Katherine Irene Pettus, PhD
If you remove from your midst / oppression… then light shall rise for you in the darkness, / and the gloom shall become for you like midday.
I came to you in weakness and fear and much trembling, and my message and my proclamation were not with persuasive words of wisdom, but with a demonstration of Spirit and power, so that your faith might rest not on human wisdom but on the power of God.
I. Corinthians 2:1-5
Much of the talk about “drug policy” in local, national, and international circles I move in focuses on the concept of “security” and indeed, much of drug policy is now “securitized” – meaning that politicians connect the threat of “drugs” with threats to national security, combating it with increased law enforcement funding and intelligence services. The rationale is that drugs not only threaten individual and public health, but that trafficking and money laundering destabilize good governance, sustainable development, human rights, etc.
There is no doubt that many individuals, families, and communities experience the very negative and often tragic effects of illegal drug use and trafficking. My family is only one of the millions suffering the effects of prohibition and mass incarceration. The question, though, is whether it is “drugs” themselves – the plants and pharmaceutical preparations that cause narcotic effects, that are the problem, or the fact that they are illegal and therefore unregulated. By definition, their illegality puts the drug economy in the hands of criminals and international criminal networks. People who use drugs, whether for pleasure, because they are “dependent,” or are “addicted” must then also participate in criminal networks, often at the cost of their health and their lives.

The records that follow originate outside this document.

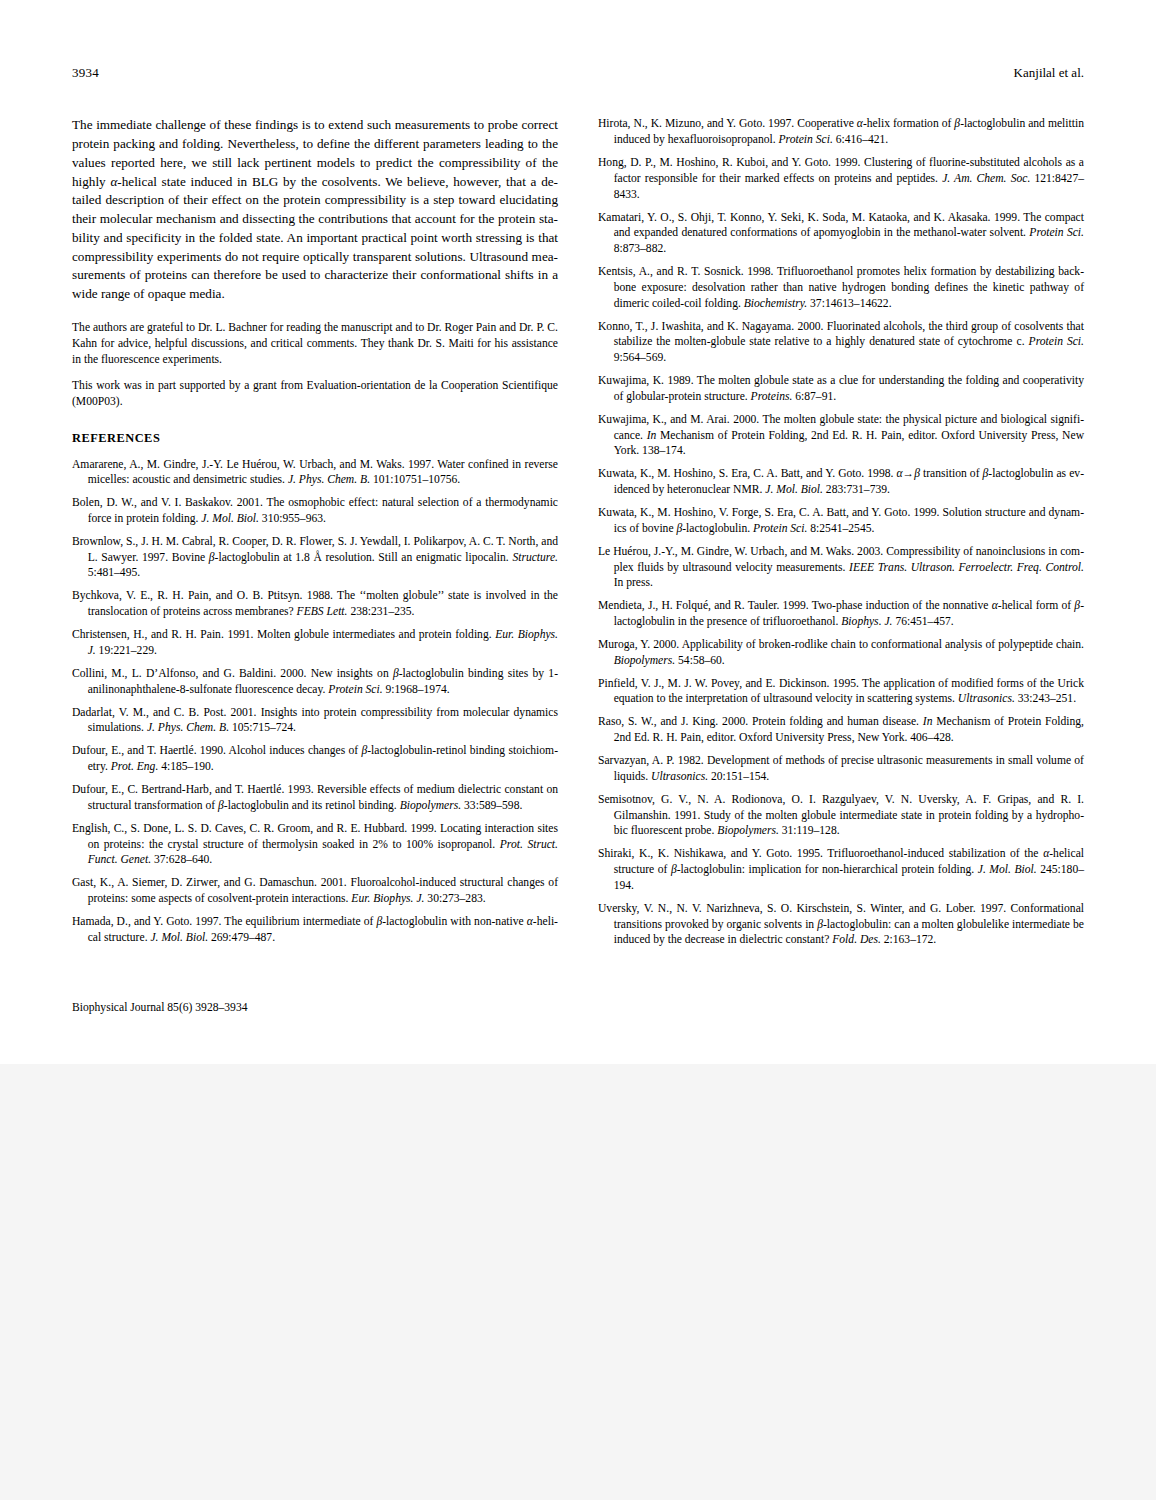3934 Kanjilal et al.
The immediate challenge of these findings is to extend such measurements to probe correct protein packing and folding. Nevertheless, to define the different parameters leading to the values reported here, we still lack pertinent models to predict the compressibility of the highly α-helical state induced in BLG by the cosolvents. We believe, however, that a detailed description of their effect on the protein compressibility is a step toward elucidating their molecular mechanism and dissecting the contributions that account for the protein stability and specificity in the folded state. An important practical point worth stressing is that compressibility experiments do not require optically transparent solutions. Ultrasound measurements of proteins can therefore be used to characterize their conformational shifts in a wide range of opaque media.
The authors are grateful to Dr. L. Bachner for reading the manuscript and to Dr. Roger Pain and Dr. P. C. Kahn for advice, helpful discussions, and critical comments. They thank Dr. S. Maiti for his assistance in the fluorescence experiments.
This work was in part supported by a grant from Evaluation-orientation de la Cooperation Scientifique (M00P03).
REFERENCES
Amararene, A., M. Gindre, J.-Y. Le Huérou, W. Urbach, and M. Waks. 1997. Water confined in reverse micelles: acoustic and densimetric studies. J. Phys. Chem. B. 101:10751–10756.
Bolen, D. W., and V. I. Baskakov. 2001. The osmophobic effect: natural selection of a thermodynamic force in protein folding. J. Mol. Biol. 310:955–963.
Brownlow, S., J. H. M. Cabral, R. Cooper, D. R. Flower, S. J. Yewdall, I. Polikarpov, A. C. T. North, and L. Sawyer. 1997. Bovine β-lactoglobulin at 1.8 Å resolution. Still an enigmatic lipocalin. Structure. 5:481–495.
Bychkova, V. E., R. H. Pain, and O. B. Ptitsyn. 1988. The ‘‘molten globule’’ state is involved in the translocation of proteins across membranes? FEBS Lett. 238:231–235.
Christensen, H., and R. H. Pain. 1991. Molten globule intermediates and protein folding. Eur. Biophys. J. 19:221–229.
Collini, M., L. D’Alfonso, and G. Baldini. 2000. New insights on β-lactoglobulin binding sites by 1-anilinonaphthalene-8-sulfonate fluorescence decay. Protein Sci. 9:1968–1974.
Dadarlat, V. M., and C. B. Post. 2001. Insights into protein compressibility from molecular dynamics simulations. J. Phys. Chem. B. 105:715–724.
Dufour, E., and T. Haertlé. 1990. Alcohol induces changes of β-lactoglobulin-retinol binding stoichiometry. Prot. Eng. 4:185–190.
Dufour, E., C. Bertrand-Harb, and T. Haertlé. 1993. Reversible effects of medium dielectric constant on structural transformation of β-lactoglobulin and its retinol binding. Biopolymers. 33:589–598.
English, C., S. Done, L. S. D. Caves, C. R. Groom, and R. E. Hubbard. 1999. Locating interaction sites on proteins: the crystal structure of thermolysin soaked in 2% to 100% isopropanol. Prot. Struct. Funct. Genet. 37:628–640.
Gast, K., A. Siemer, D. Zirwer, and G. Damaschun. 2001. Fluoroalcohol-induced structural changes of proteins: some aspects of cosolvent-protein interactions. Eur. Biophys. J. 30:273–283.
Hamada, D., and Y. Goto. 1997. The equilibrium intermediate of β-lactoglobulin with non-native α-helical structure. J. Mol. Biol. 269:479–487.
Hirota, N., K. Mizuno, and Y. Goto. 1997. Cooperative α-helix formation of β-lactoglobulin and melittin induced by hexafluoroisopropanol. Protein Sci. 6:416–421.
Hong, D. P., M. Hoshino, R. Kuboi, and Y. Goto. 1999. Clustering of fluorine-substituted alcohols as a factor responsible for their marked effects on proteins and peptides. J. Am. Chem. Soc. 121:8427–8433.
Kamatari, Y. O., S. Ohji, T. Konno, Y. Seki, K. Soda, M. Kataoka, and K. Akasaka. 1999. The compact and expanded denatured conformations of apomyoglobin in the methanol-water solvent. Protein Sci. 8:873–882.
Kentsis, A., and R. T. Sosnick. 1998. Trifluoroethanol promotes helix formation by destabilizing backbone exposure: desolvation rather than native hydrogen bonding defines the kinetic pathway of dimeric coiled-coil folding. Biochemistry. 37:14613–14622.
Konno, T., J. Iwashita, and K. Nagayama. 2000. Fluorinated alcohols, the third group of cosolvents that stabilize the molten-globule state relative to a highly denatured state of cytochrome c. Protein Sci. 9:564–569.
Kuwajima, K. 1989. The molten globule state as a clue for understanding the folding and cooperativity of globular-protein structure. Proteins. 6:87–91.
Kuwajima, K., and M. Arai. 2000. The molten globule state: the physical picture and biological significance. In Mechanism of Protein Folding, 2nd Ed. R. H. Pain, editor. Oxford University Press, New York. 138–174.
Kuwata, K., M. Hoshino, S. Era, C. A. Batt, and Y. Goto. 1998. α→β transition of β-lactoglobulin as evidenced by heteronuclear NMR. J. Mol. Biol. 283:731–739.
Kuwata, K., M. Hoshino, V. Forge, S. Era, C. A. Batt, and Y. Goto. 1999. Solution structure and dynamics of bovine β-lactoglobulin. Protein Sci. 8:2541–2545.
Le Huérou, J.-Y., M. Gindre, W. Urbach, and M. Waks. 2003. Compressibility of nanoinclusions in complex fluids by ultrasound velocity measurements. IEEE Trans. Ultrason. Ferroelectr. Freq. Control. In press.
Mendieta, J., H. Folqué, and R. Tauler. 1999. Two-phase induction of the nonnative α-helical form of β-lactoglobulin in the presence of trifluoroethanol. Biophys. J. 76:451–457.
Muroga, Y. 2000. Applicability of broken-rodlike chain to conformational analysis of polypeptide chain. Biopolymers. 54:58–60.
Pinfield, V. J., M. J. W. Povey, and E. Dickinson. 1995. The application of modified forms of the Urick equation to the interpretation of ultrasound velocity in scattering systems. Ultrasonics. 33:243–251.
Raso, S. W., and J. King. 2000. Protein folding and human disease. In Mechanism of Protein Folding, 2nd Ed. R. H. Pain, editor. Oxford University Press, New York. 406–428.
Sarvazyan, A. P. 1982. Development of methods of precise ultrasonic measurements in small volume of liquids. Ultrasonics. 20:151–154.
Semisotnov, G. V., N. A. Rodionova, O. I. Razgulyaev, V. N. Uversky, A. F. Gripas, and R. I. Gilmanshin. 1991. Study of the molten globule intermediate state in protein folding by a hydrophobic fluorescent probe. Biopolymers. 31:119–128.
Shiraki, K., K. Nishikawa, and Y. Goto. 1995. Trifluoroethanol-induced stabilization of the α-helical structure of β-lactoglobulin: implication for non-hierarchical protein folding. J. Mol. Biol. 245:180–194.
Uversky, V. N., N. V. Narizhneva, S. O. Kirschstein, S. Winter, and G. Lober. 1997. Conformational transitions provoked by organic solvents in β-lactoglobulin: can a molten globulelike intermediate be induced by the decrease in dielectric constant? Fold. Des. 2:163–172.
Biophysical Journal 85(6) 3928–3934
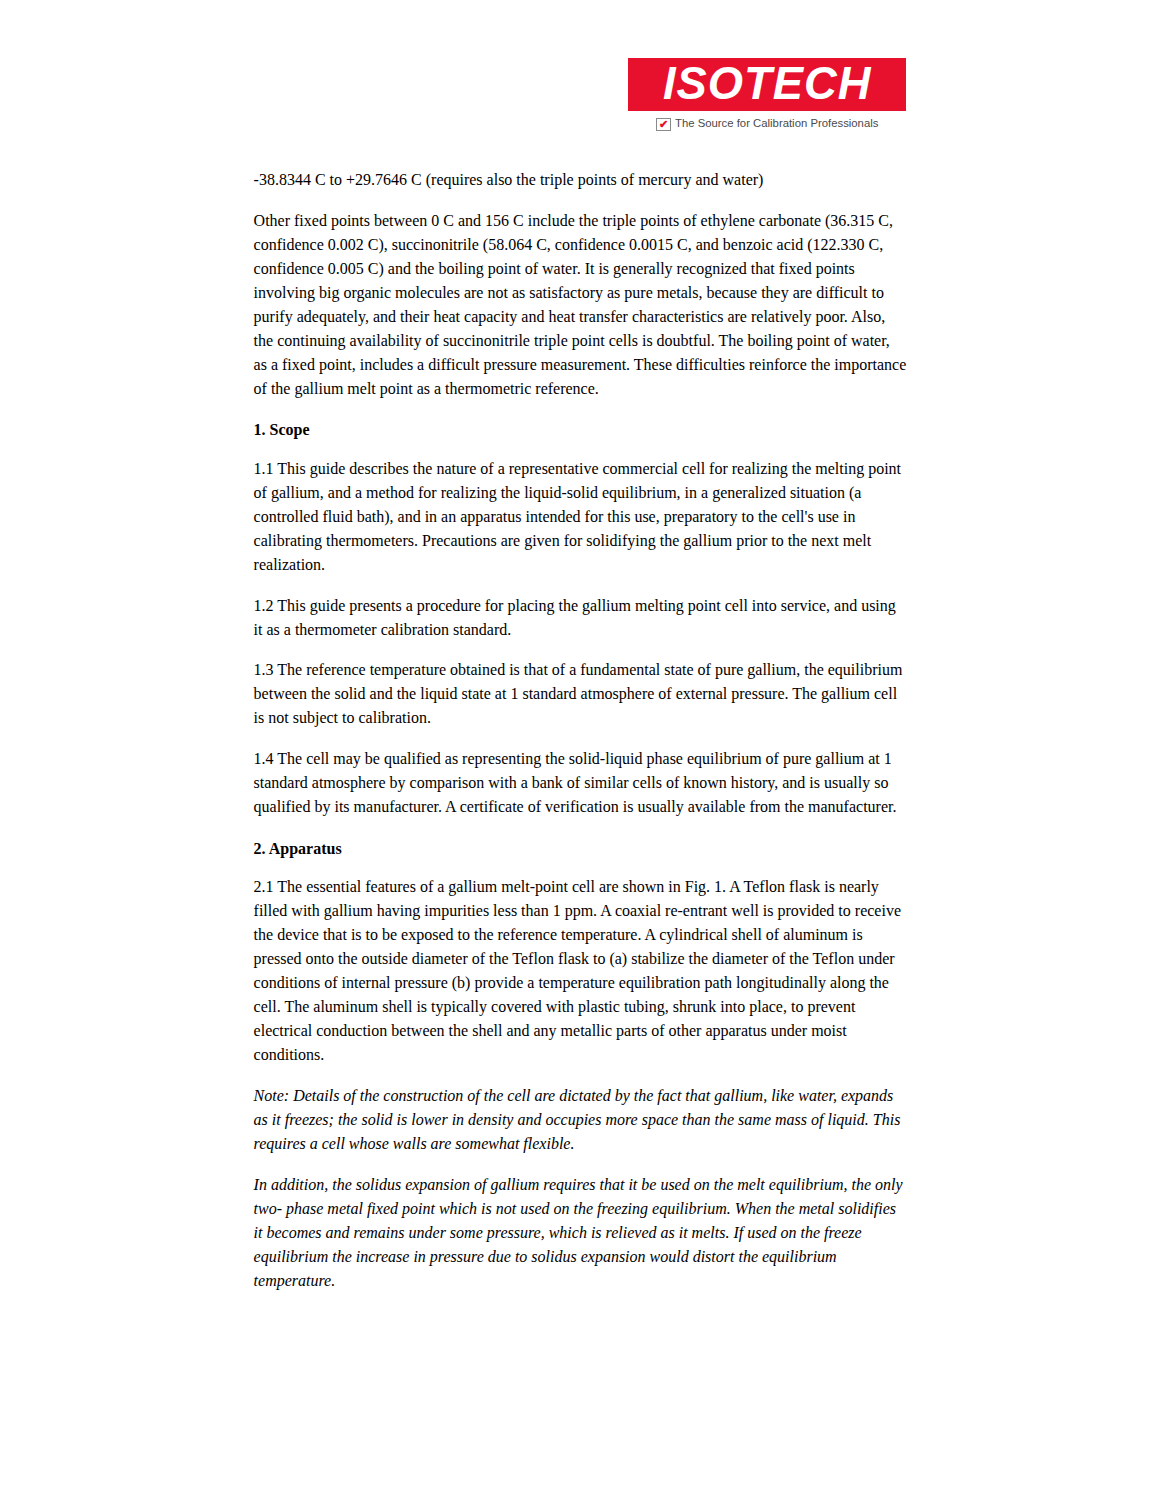ISOTECH
✔The Source for Calibration Professionals
-38.8344 C to +29.7646 C (requires also the triple points of mercury and water)
Other fixed points between 0 C and 156 C include the triple points of ethylene carbonate (36.315 C, confidence 0.002 C), succinonitrile (58.064 C, confidence 0.0015 C, and benzoic acid (122.330 C, confidence 0.005 C) and the boiling point of water. It is generally recognized that fixed points involving big organic molecules are not as satisfactory as pure metals, because they are difficult to purify adequately, and their heat capacity and heat transfer characteristics are relatively poor. Also, the continuing availability of succinonitrile triple point cells is doubtful. The boiling point of water, as a fixed point, includes a difficult pressure measurement. These difficulties reinforce the importance of the gallium melt point as a thermometric reference.
1. Scope
1.1 This guide describes the nature of a representative commercial cell for realizing the melting point of gallium, and a method for realizing the liquid-solid equilibrium, in a generalized situation (a controlled fluid bath), and in an apparatus intended for this use, preparatory to the cell's use in calibrating thermometers. Precautions are given for solidifying the gallium prior to the next melt realization.
1.2 This guide presents a procedure for placing the gallium melting point cell into service, and using it as a thermometer calibration standard.
1.3 The reference temperature obtained is that of a fundamental state of pure gallium, the equilibrium between the solid and the liquid state at 1 standard atmosphere of external pressure. The gallium cell is not subject to calibration.
1.4 The cell may be qualified as representing the solid-liquid phase equilibrium of pure gallium at 1 standard atmosphere by comparison with a bank of similar cells of known history, and is usually so qualified by its manufacturer. A certificate of verification is usually available from the manufacturer.
2. Apparatus
2.1 The essential features of a gallium melt-point cell are shown in Fig. 1. A Teflon flask is nearly filled with gallium having impurities less than 1 ppm. A coaxial re-entrant well is provided to receive the device that is to be exposed to the reference temperature. A cylindrical shell of aluminum is pressed onto the outside diameter of the Teflon flask to (a) stabilize the diameter of the Teflon under conditions of internal pressure (b) provide a temperature equilibration path longitudinally along the cell. The aluminum shell is typically covered with plastic tubing, shrunk into place, to prevent electrical conduction between the shell and any metallic parts of other apparatus under moist conditions.
Note: Details of the construction of the cell are dictated by the fact that gallium, like water, expands as it freezes; the solid is lower in density and occupies more space than the same mass of liquid. This requires a cell whose walls are somewhat flexible.
In addition, the solidus expansion of gallium requires that it be used on the melt equilibrium, the only two- phase metal fixed point which is not used on the freezing equilibrium. When the metal solidifies it becomes and remains under some pressure, which is relieved as it melts. If used on the freeze equilibrium the increase in pressure due to solidus expansion would distort the equilibrium temperature.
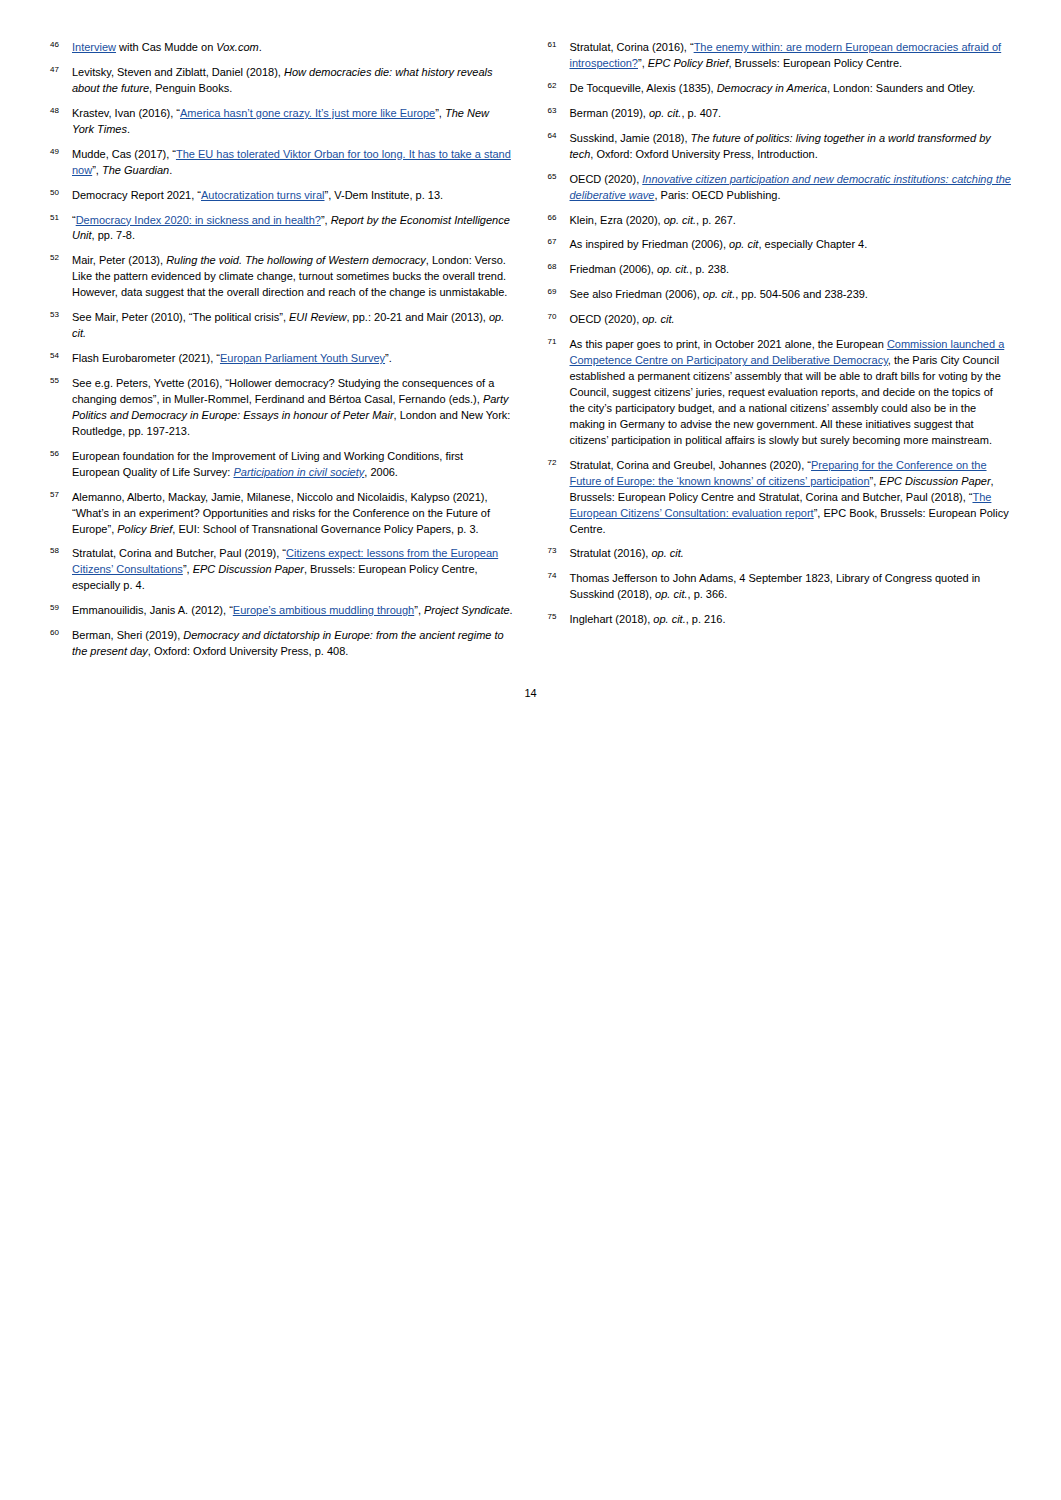46 Interview with Cas Mudde on Vox.com.
47 Levitsky, Steven and Ziblatt, Daniel (2018), How democracies die: what history reveals about the future, Penguin Books.
48 Krastev, Ivan (2016), “America hasn’t gone crazy. It’s just more like Europe”, The New York Times.
49 Mudde, Cas (2017), “The EU has tolerated Viktor Orban for too long. It has to take a stand now”, The Guardian.
50 Democracy Report 2021, “Autocratization turns viral”, V-Dem Institute, p. 13.
51“Democracy Index 2020: in sickness and in health?”, Report by the Economist Intelligence Unit, pp. 7-8.
52 Mair, Peter (2013), Ruling the void. The hollowing of Western democracy, London: Verso. Like the pattern evidenced by climate change, turnout sometimes bucks the overall trend. However, data suggest that the overall direction and reach of the change is unmistakable.
53 See Mair, Peter (2010), “The political crisis”, EUI Review, pp.: 20-21 and Mair (2013), op. cit.
54 Flash Eurobarometer (2021), “Europan Parliament Youth Survey”.
55 See e.g. Peters, Yvette (2016), “Hollower democracy? Studying the consequences of a changing demos”, in Muller-Rommel, Ferdinand and Bértoa Casal, Fernando (eds.), Party Politics and Democracy in Europe: Essays in honour of Peter Mair, London and New York: Routledge, pp. 197-213.
56 European foundation for the Improvement of Living and Working Conditions, first European Quality of Life Survey: Participation in civil society, 2006.
57 Alemanno, Alberto, Mackay, Jamie, Milanese, Niccolo and Nicolaidis, Kalypso (2021), “What’s in an experiment? Opportunities and risks for the Conference on the Future of Europe”, Policy Brief, EUI: School of Transnational Governance Policy Papers, p. 3.
58 Stratulat, Corina and Butcher, Paul (2019), “Citizens expect: lessons from the European Citizens’ Consultations”, EPC Discussion Paper, Brussels: European Policy Centre, especially p. 4.
59 Emmanouilidis, Janis A. (2012), “Europe’s ambitious muddling through”, Project Syndicate.
60 Berman, Sheri (2019), Democracy and dictatorship in Europe: from the ancient regime to the present day, Oxford: Oxford University Press, p. 408.
61 Stratulat, Corina (2016), “The enemy within: are modern European democracies afraid of introspection?”, EPC Policy Brief, Brussels: European Policy Centre.
62 De Tocqueville, Alexis (1835), Democracy in America, London: Saunders and Otley.
63 Berman (2019), op. cit., p. 407.
64 Susskind, Jamie (2018), The future of politics: living together in a world transformed by tech, Oxford: Oxford University Press, Introduction.
65 OECD (2020), Innovative citizen participation and new democratic institutions: catching the deliberative wave, Paris: OECD Publishing.
66 Klein, Ezra (2020), op. cit., p. 267.
67 As inspired by Friedman (2006), op. cit, especially Chapter 4.
68 Friedman (2006), op. cit., p. 238.
69 See also Friedman (2006), op. cit., pp. 504-506 and 238-239.
70 OECD (2020), op. cit.
71 As this paper goes to print, in October 2021 alone, the European Commission launched a Competence Centre on Participatory and Deliberative Democracy, the Paris City Council established a permanent citizens’ assembly that will be able to draft bills for voting by the Council, suggest citizens’ juries, request evaluation reports, and decide on the topics of the city’s participatory budget, and a national citizens’ assembly could also be in the making in Germany to advise the new government. All these initiatives suggest that citizens’ participation in political affairs is slowly but surely becoming more mainstream.
72 Stratulat, Corina and Greubel, Johannes (2020), “Preparing for the Conference on the Future of Europe: the ‘known knowns’ of citizens’ participation”, EPC Discussion Paper, Brussels: European Policy Centre and Stratulat, Corina and Butcher, Paul (2018), “The European Citizens’ Consultation: evaluation report”, EPC Book, Brussels: European Policy Centre.
73 Stratulat (2016), op. cit.
74 Thomas Jefferson to John Adams, 4 September 1823, Library of Congress quoted in Susskind (2018), op. cit., p. 366.
75 Inglehart (2018), op. cit., p. 216.
14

What on earth, or in heaven’s name, you might be wondering, might this have to do with faith, or with religion, or even today’s readings? A lot. The oppression Isaiah names, which must be removed, is the illegality and stigma that accompanies drug use. That oppression brands people who use drugs as outsiders, as separate, or unholy, and is reminiscent of the illegality, ostracism, and repulsion that branded the lepers and “demoniacs” Jesus healed from his compassion. Purity laws, whether Talmudic, Christian, or secular (in the form of drug prohibition) by definition separate people considered ‘unclean’ from the body of Christ and the Kingdom. Jesus very intentionally turned those laws upside down when he touched the ‘impure’: bleeding women and sex workers, paraplegics, schizophrenics, the dying, and even the dead. It seems self evident that, as Isaiah said, and Jesus demonstrated, removing oppression from our midst brings light.
Paul’s disarming admission of weakness, which he (counter) intuitively understands as Power, combines two apparent opposites that generate the paradoxical resource of vulnerability. This universal, incredibly uncomfortable, aspect of the human condition, makes us shriek as infants, and use substances or activities (alcohol, coffee, tobacco, sex, shopping, or narcotics] as young people and adults. Paul’s letter puts us on notice that our search for the (individual or collective) security that temporarily offsets our vulnerability is futile. As one who oppressed the vulnerable himself – Saul, Saul why do you persecute me? –would have rung in his ears through his dying moments, Paul learned at a molecular level on the road to Damascus that the current of Power only flows through the fabric of utter defenselessness.
Jesus tells the disciples that we are the salt of the earth and the light of the world, a light that must not be hidden. Apparently speaking in riddles, he asks what salt can be seasoned with once it loses its taste. His/our vulnerability is our saltiness: even our tears are salty, and the moment we try to armor ourselves against the “weakness, fear, and much trembling” Paul describes, by scapegoating and sacrificing others, we lose our savor and dim our inherent and collective radiance. Societies that support rather than punish vulnerable people who use drugs are more resilient and have better public health outcomes than those that try to stamp them out in the futile effort to create a “drug free society”.
The apparent power of the state (us) to criminalize drug use only empowers traffickers, police, and prison guards. Admitting and sharing our individual and collective defenselessness in the face of our very human desire to alter our consciousness, paradoxically returns to us the power to remove oppression, casting a very different light on the “drug problem” and allowing us to begin resolving it together, in the parliament of the Kingdom that admits of no outsiders.
Katherine Pettus, PhD is an independent scholar and consultant who represents the International Association for Hospice and Palliative Care as an NGO at the Commission on Narcotic Drugs in Vienna. She is also a convert to the Roman Catholic faith and a member of the English community of Sacred Heart church in Budapest.